Through The Other Side
Through The Other Side” is a far shorter track, clocking in at just over 4 minutes. Acoustic guitar and bass form the main musical backing, while simple drumming drives the ballad along in heartbeat fashion. Mariusz Duda’s vocals are again plaintive, sung with less broken emotion and more gentleness. A touch of electronics keeps things from becoming too staid and typical, and while the song doesn’t evolve and change as such, its consistency in style is a pleasant change from the multiple parts that typify the average Riverside composition.
Embryonic
The gentle mood continues on the second straight short piece. Grudzinski again contributes acoustic guitar, quiet and strummed, while Duda’s vocals sound as if sung from across a distant valley. Quiet, symphonic keyboards take the place of organic strings, while harmony vocals add a nice touch. Vocals become much more present and centered about 2:30 in, and “Embryonic” picks up in pace slightly while never leaving ballad territory. Add in a weeping, sustained note electric guitar solo a minute and a half later, and the puzzle is complete.
Cybernetic Pillow
Amazingly, this composition is the third consecutive short song on this album, clocking in at just under five minutes. Lest one fear that Riverside was offering up a third straight ballad, the opening moments, complete with chopped power chords and aggressive (yet not screamed) vocals assure the listener that such is not the case.
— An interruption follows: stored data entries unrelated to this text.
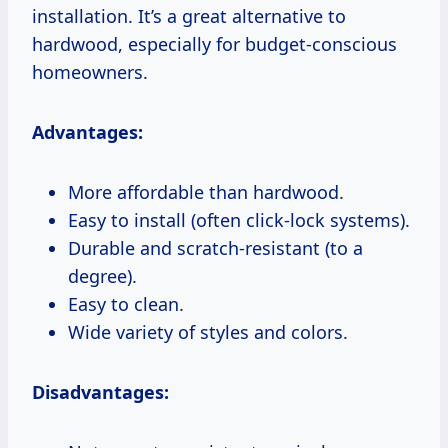
installation. It’s a great alternative to
hardwood, especially for budget-conscious
homeowners.
Advantages:
More affordable than hardwood.
Easy to install (often click-lock systems).
Durable and scratch-resistant (to a
degree).
Easy to clean.
Wide variety of styles and colors.
Disadvantages:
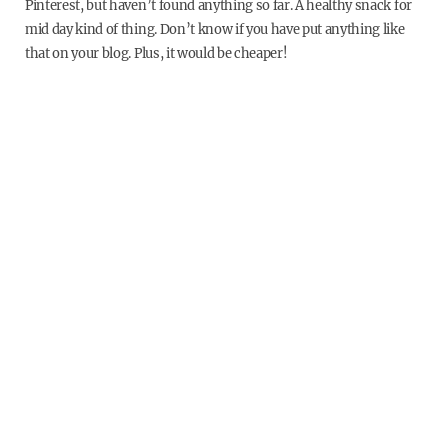
Pinterest, but haven’t found anything so far. A healthy snack for
mid day kind of thing. Don’t know if you have put anything like
that on your blog. Plus, it would be cheaper!
Thanks and great information on your blog!
dani stout
Post Author
12 years ago
Reply
Not sure about the liquid whey conversion.
I recommend Epic bars!
Chris McLaughlin
12 years ago
Reply
Have you ever tried Shakeology??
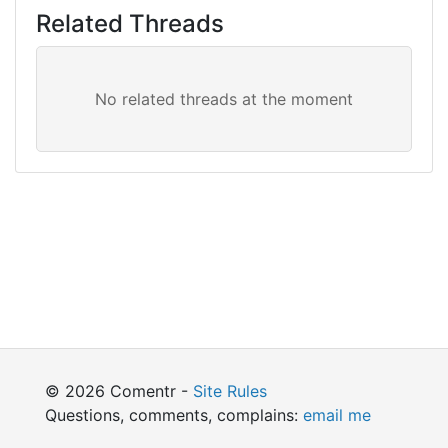
Related Threads
© 2026 Comentr -
Site Rules
Questions, comments, complains:
email me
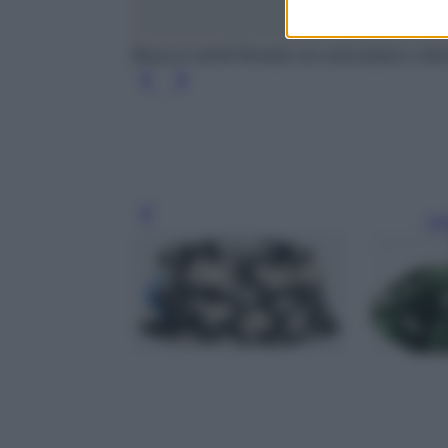
Blusa in ramié floreale con arricciature e d
Leg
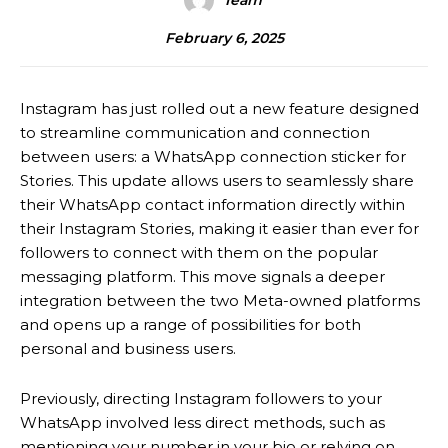
Team
February 6, 2025
Instagram has just rolled out a new feature designed
to streamline communication and connection
between users: a WhatsApp connection sticker for
Stories.
This update allows users to seamlessly share
their WhatsApp contact information directly within
their Instagram Stories, making it easier than ever for
followers to connect with them on the popular
messaging platform.
This move signals a deeper
integration between the two Meta-owned platforms
and opens up a range of possibilities for both
personal and business users.
Previously, directing Instagram followers to your
WhatsApp involved less direct methods, such as
mentioning your number in your bio or relying on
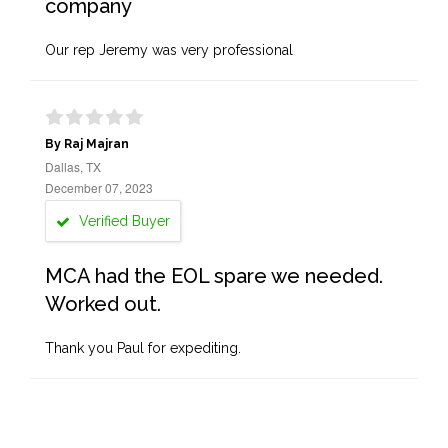
company
Our rep Jeremy was very professional
By Raj Majran
Dallas, TX
December 07, 2023
Verified Buyer
MCA had the EOL spare we needed.
Worked out.
Thank you Paul for expediting.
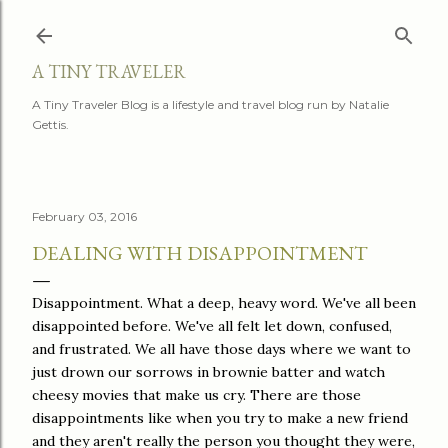
Skip to main content
A TINY TRAVELER
A Tiny Traveler Blog is a lifestyle and travel blog run by Natalie
Gettis.
February 03, 2016
DEALING WITH DISAPPOINTMENT
Disappointment. What a deep, heavy word. We've all been
disappointed before. We've all felt let down, confused,
and frustrated. We all have those days where we want to
just drown our sorrows in brownie batter and watch
cheesy movies that make us cry. There are those
disappointments like when you try to make a new friend
and they aren't really the person you thought they were,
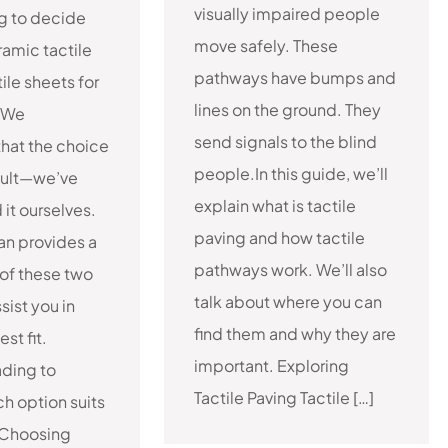
visually impaired people
ng to decide
move safely. These
amic tactile
pathways have bumps and
tile sheets for
lines on the ground. They
 We
send signals to the blind
hat the choice
people.In this guide, we’ll
cult—we’ve
explain what is tactile
it ourselves.
paving and how tactile
can provides a
pathways work. We’ll also
of these two
talk about where you can
sist you in
find them and why they are
st fit.
important. Exploring
ading to
Tactile Paving Tactile […]
h option suits
 Choosing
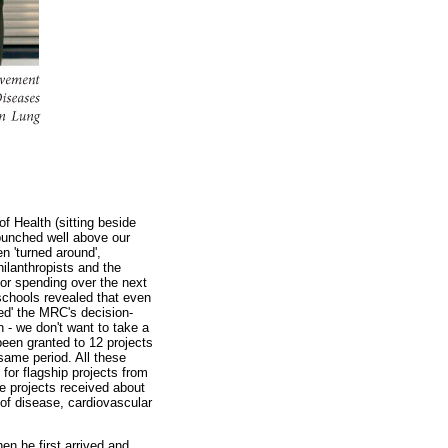
f Health (sitting beside
'punched well above our
n 'turned around',
ilanthropists and the
for spending over the next
schools revealed that even
red' the MRC's decision-
 - we don't want to take a
been granted to 12 projects
same period. All these
for flagship projects from
ge projects received about
 of disease, cardiovascular
n he first arrived and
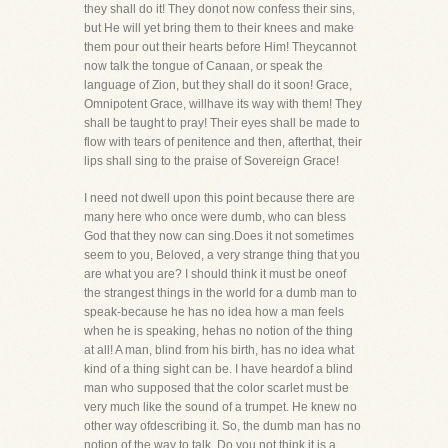
they shall do it! They donot now confess their sins,
but He will yet bring them to their knees and make
them pour out their hearts before Him! Theycannot
now talk the tongue of Canaan, or speak the
language of Zion, but they shall do it soon! Grace,
Omnipotent Grace, willhave its way with them! They
shall be taught to pray! Their eyes shall be made to
flow with tears of penitence and then, afterthat, their
lips shall sing to the praise of Sovereign Grace!
I need not dwell upon this point because there are
many here who once were dumb, who can bless
God that they now can sing.Does it not sometimes
seem to you, Beloved, a very strange thing that you
are what you are? I should think it must be oneof
the strangest things in the world for a dumb man to
speak-because he has no idea how a man feels
when he is speaking, hehas no notion of the thing
at all! A man, blind from his birth, has no idea what
kind of a thing sight can be. I have heardof a blind
man who supposed that the color scarlet must be
very much like the sound of a trumpet. He knew no
other way ofdescribing it. So, the dumb man has no
notion of the way to talk. Do you not think it is a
This is Riverside at their heavy rock best, sludgy, mid-tempo heaviness and electronics mixing in a totally organic and logical manner. Guitar solos keen and careen in wildly Eastern influenced directions, while the band’s rhythm section keeps things driving forward.
Ultimate Trip
Rapid Eye Movement closes with a massive 13-minute epic, a final burst of musical power to close out the Reality Dream trilogy. Double bass and floor tom drum lines lead into rich keyboards and syncopated guitar lines, with the pulsing heart of Mariusz Duda’s bass playing providing the spark of life fueling this musical beast. Everything the band seemed to need to prove throughout the album is revisited here in spades, with intense musical interplay, harmony vocals, and tight composition vying for supremacy. Never boring, with shifts and changes around every corner, “Ultimate Trip” seems to be just that, with extended solo spotlights for Grudzinski and Lapaj just two of the highlights. This is an epic that achieves the near-impossible; it leaves the listener wanting more, rather than less.